Der Mythos PECOS BILL

Was für eine Serie...

Von 1953-1956 erschien im Mondial Verlag PECOS BILL. Ich bin zu jung, um damit aufgewachsen zu sein, aber in den im Wien der späten 60er Jahre überall anzutreffenden Romanumtauschzentralen konnte ich einen Stapel davon ergattern. Bald war ich im Bann dieses Westernhelden mit der tollen "Sigurd-Locke". Besonders angezogen hat mich das epische Abenteuer um die geheimnisvolle Schneekönigin. Ist dieses von Gefühlen gesteuerte Rasseweib, dem auch Eifersucht nicht fremd ist, böse oder gut? Und wer ist die brave Klein-Mary, die Pecos Bill liebt? Oder liebt er doch eine andere? Eigentlich sehnt er sich ja nach einer gewissen Meg Leichtfuß, wenn er verzückt in den Mond blickt. Doch die hatte sich vor langer Zeit auf mysteriöse Weise auf den Erdtrabanten abgesetzt. Wie bitte? Und wer sind die seltsamen Himmelsreiter, die manchmal schemenhaft am Firmament auftauchen? Dieser ziemlich romantisch veranlagte Held von imposanter Gestalt („Die Blume von Texas, die ihm einst Klein-Mary als Liebespfand gegeben hatte, betörte seine Sinne und in seinen Ohren klang das Lied der Cowboys.“) gibt viele Rätsel auf. Zudem stirbt Pecos Bill am Ende der Serie – welcher Held aus den 50ern tut sowas?

Fremdschämen mit Davy Crockett

Pecos_BillZwei Dinge störten mich allerdings ein klein wenig beim Lesegenuss: diese viel zu langen Fransen an seiner Hose und dass ihn als Sidekick Davy – hier David – Crockett begleitet. Nicht, dass ich Crockett nicht mochte, ganz im Gegenteil, aber was wurde hier mit dem edlen Tennesseer, der in Alamo für die Freiheit von Texas starb, angestellt? Er ist ein heruntergekommener, von Fliegen umschwirrter (zumindest am Beginn der Serie) Fettwanst, der für den Klamauk der Reihe sorgen darf. Einfach nur peinlich...

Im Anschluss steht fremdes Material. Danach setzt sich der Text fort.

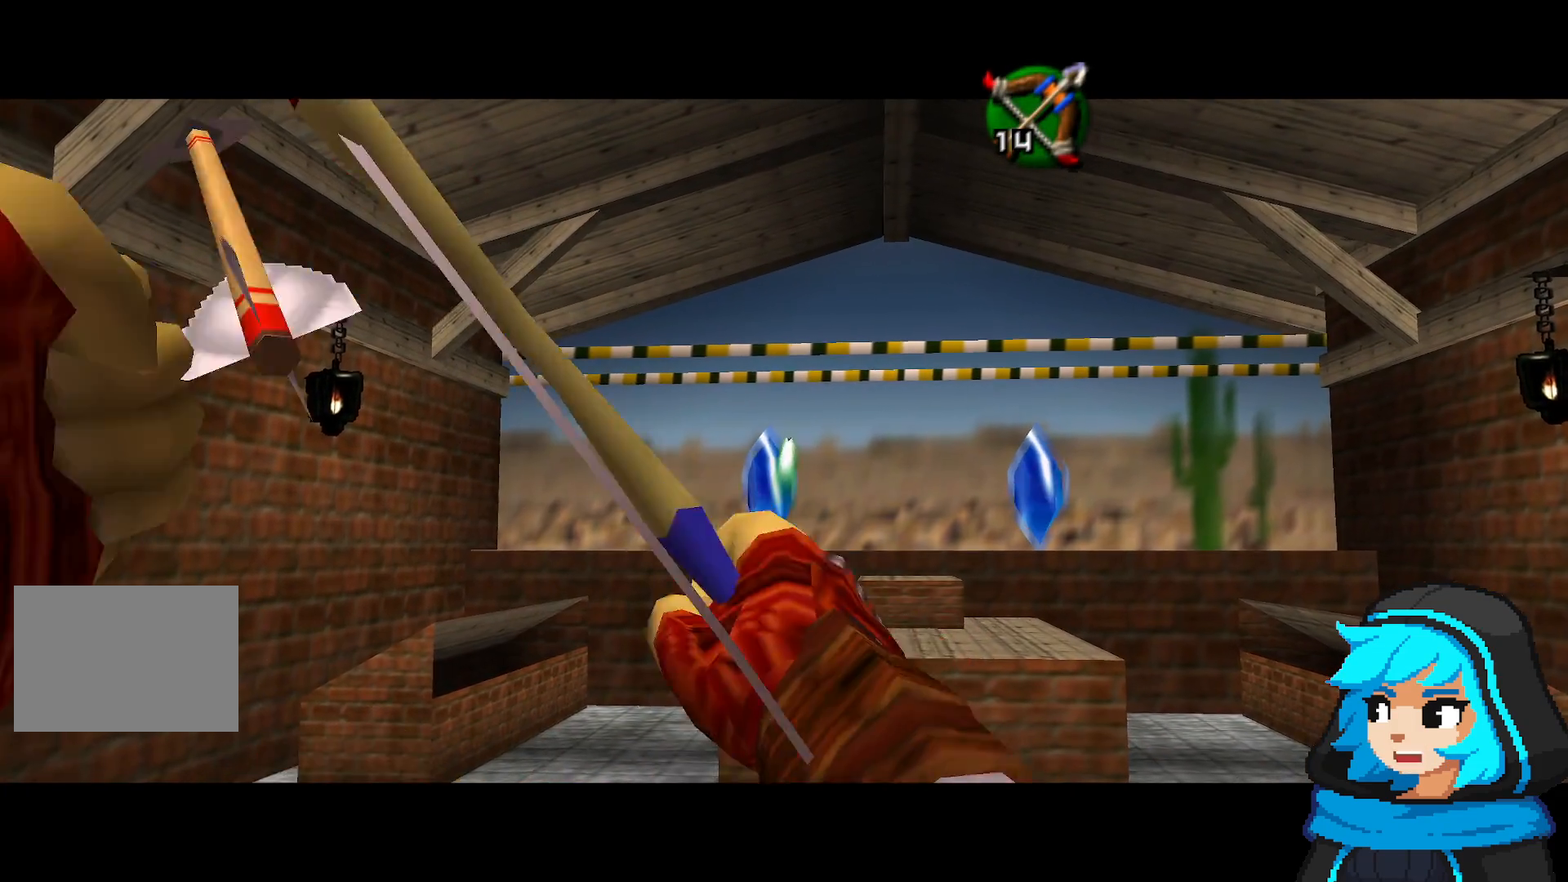
{"dt_ms": 500, "buttons": ["B"], "left_stick": "center", "events": [[217, "left_stick", "right"], [433, "left_stick", "center"]]}
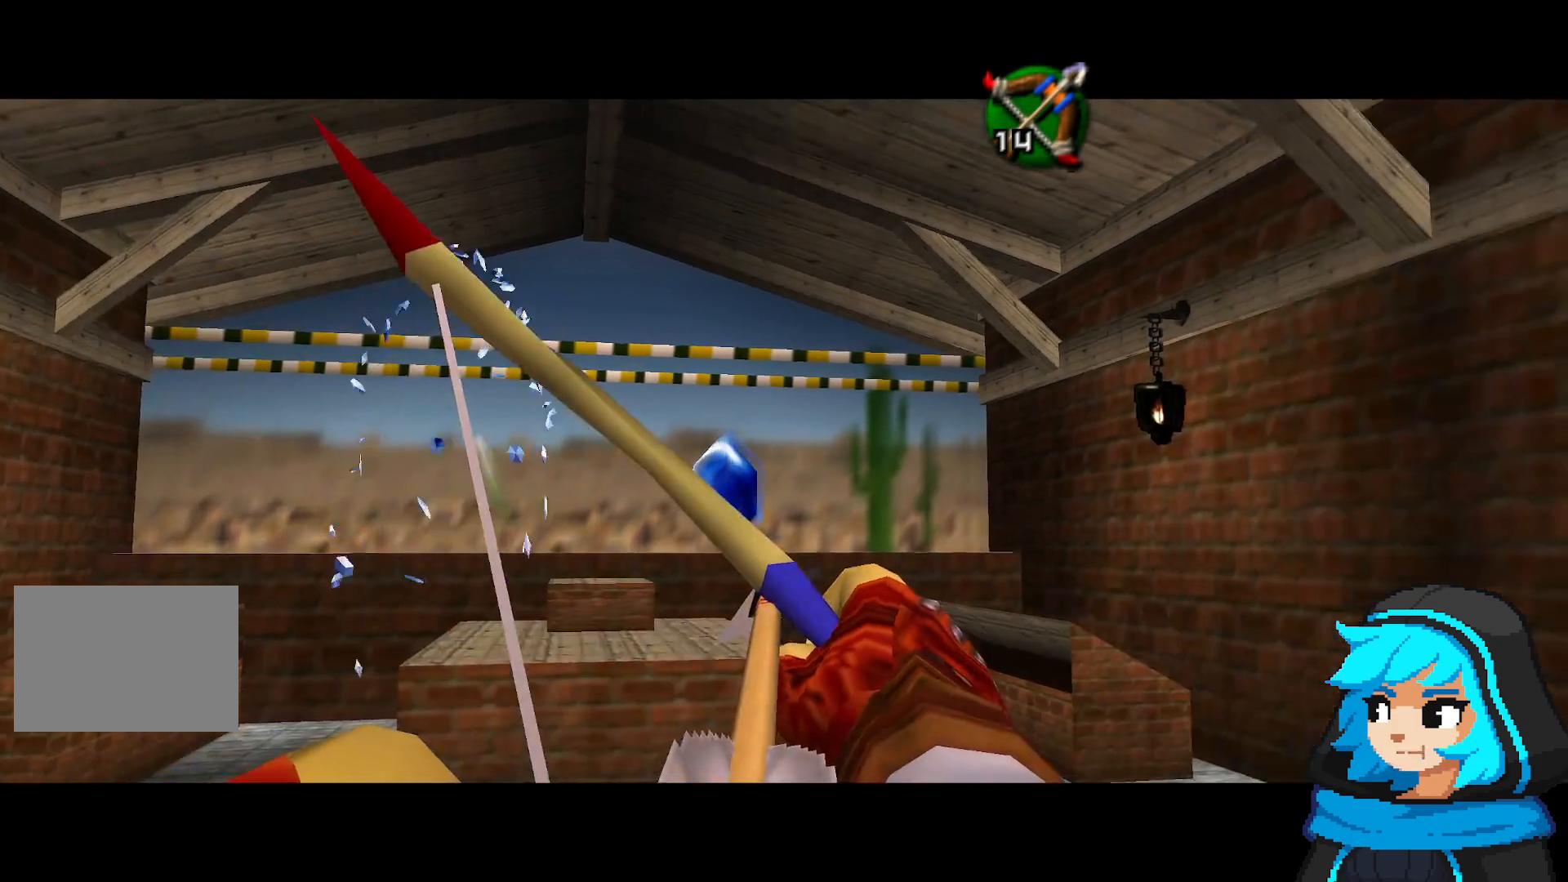
{"dt_ms": 1000, "buttons": ["B"], "left_stick": "center", "events": [[483, "left_stick", "left"], [517, "left_stick", "center"], [767, "B", "up"], [833, "B", "down"]]}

Doch zum Glück gab´s ja in den späten Mondial-Heften, vor allem aber im PECOS BILL-Abdruck in FIX UND FOXI (als TEXAS-BILL) und in den bsv-Ausgaben, die ich auch fleißig sammelte, noch einen anderen Sidekick: Calamity Jane. Diese knackige Flintenlady war nicht nur ein anderes Kaliber als Crockett, sondern auch nicht mit Klein-Mary zu vergleichen. Pecos Bill hätte es sicher nicht gewagt, sie „Klein-Jane“ zu taufen. Während er mit Mary nur zwischen den Abenteuern von einem gemeinsamen Heim (einer Farm in Texas) träumt, das nie zustande kommen wird, kann er mit Jane handfeste Abenteuer erleben. Auch wenn er es nicht zugibt, Klein-Mary scheint Bill schrecklich zu langweilen, kommt sie doch in den späteren Heften kaum noch vor. Doch man spürt natürlich die Zeit, in der der Comic entstanden ist: Pecos Bill bleibt seiner Mary selbstverständlich treu und die starke Jane wird ganz schwach, wenn es um ihre insgeheime, unerfüllte Liebe zu Bill geht.
(...)
Nun endlich können wir mit PECOS BILL starten. Zunächst geht es um den Helden der Legende, dessen Einfluss auf die italienische Serie keineswegs gering ist. In der nächsten Folge stellen wir dann die PECOS BILL-Hefte von Mondial und das Original von Mondatori vor. Eigentlich sollte der zweite Teil auch der letzte sein, doch ich fürchte, wir werden um einen dritten Teil nicht herumkommen. Allein für die Vergleiche zwischen Original und – ich bin versucht, es Fälschung zu nennen – sind viele Seiten notwendig. Und dann ist da ja auch noch noch die Sache mit seinem Tod... Pecos Bill starb zweimal... Doch alles der Reihe nach... sehen wir uns einmal den Mythos an.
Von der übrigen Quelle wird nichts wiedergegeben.